‘Extraordinary Effort in the Cause of Freedom’

London Sunday Times marks 200 years fighting for principles that are strikingly relevant for today.

Via Wikimedia Commons
A newspaper vendor at London, February 2005. Via Wikimedia Commons

“The present state,” the editors wrote, “seemed to require some extraordinary effort in the cause of freedom.” The writers linked what they described as the sorry state of the world to the deteriorated state of the press. 

Among the problems requiring the editors’ effort were runaway taxing and spending, creating a drag on the economy. The “weight of taxation” and “an obstinate adherence” on the part of government officials to “the same profligate waste of the national resources … precludes all hope of returning prosperity,” the editors wrote.

The quotes are from a “To Our Readers” message on the front page of the October 20, 1822, issue of the Sunday Times of London. They were republished over the weekend for the 200th anniversary edition of that storied newspaper.

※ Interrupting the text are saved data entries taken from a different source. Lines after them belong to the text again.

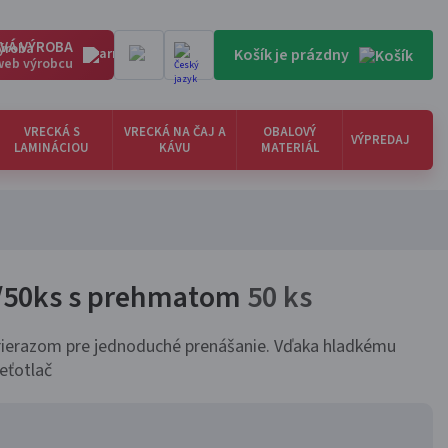
VÁ VÝROBA
Košík je prázdny
 web výrobcu
VRECKÁ S
VRECKÁ NA ČAJ A
OBALOVÝ
VÝPREDAJ
LAMINÁCIOU
KÁVU
MATERIÁL
/50ks s prehmatom
50 ks
rierazom pre jednoduché prenášanie. Vďaka hladkému
eťotlač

The editors of the Sunday Times two centuries ago saw an opening “for a firm, stanch, and resolute assertion of public freedom.” They “resolved to exert ourselves to answer that call, and to execute to the best of our zeal and talents, a task more requisite to the liberation and happiness of mankind, than any other.”

The message is striking for being as applicable today as it was two centuries ago. Beyond that, what’s lovely is the understanding that asserting the freedom necessary for the “liberation and happiness of mankind” is the responsibility of the newspaper.

The editors aren’t waiting on the sidelines wishing to be rescued by some brave politician. They understand that it is their own job to lead the way. An  illustration elsewhere in Sunday’s Times makes the same point. 

The anniversary illustration does not feature a collection of Times reporters chasing the news. Nor does it portray the editors serving as dutiful stenographers to powerful newsmakers. Rather, it pictures a crowd of caricatures of British prime ministers all gathered together reading the paper. 

The image was a reminder of the ups and downs of that cause of freedom over the past two centuries, and of the important role that Britain has played. There is Winston Churchill, whose courage and determination helped to defeat Hitler in World War II. 

There is Margaret Thatcher, who helped to rebuild the British economy from the socialist slump by transforming it in the direction of freer markets. There is Boris Johnson, the champion of Brexit, who helped to liberate the United Kingdom from the oppression of Brussels-based European Union bureaucrats.

Newspapers surely deserve some of the credit for the considerable expansion of freedom over the past 200 years — from Frederick Douglass’s North Star in the fight against slavery, to the role of the Wall Street Journal editorial page under Robert L. Bartley in winning the Cold War.

And to the journalistic work of Theodor Herzl and Vladimir Jabotinsky that paved the way for a Jewish state in the land of Israel, to Milton Friedman’s 121 Wall Street Journal opinion pieces and 300 columns in Newsweek that helped make the case for economic freedom.

The corollary to that, however, is that when freedom has been in retreat worldwide over the past decade or more — as the watchdog group Freedom House reckons it has been — then part of the blame belongs, also, to a press that has lost its credibility. Some press outlets have sold out, chasing declining revenues or idolizing partisan political figures instead of breathing the spirit of freedom.

If the current conditions are to improve, it will, today too, require “extraordinary effort in the cause of freedom” from a range of news organizations — 200-year-old ones, younger publications, and new ones yet to be founded.

The technology has changed, but two centuries later, the “liberation and happiness” of humankind depends as surely as it ever has on “a firm, stanch, and resolute assertion of public freedom.”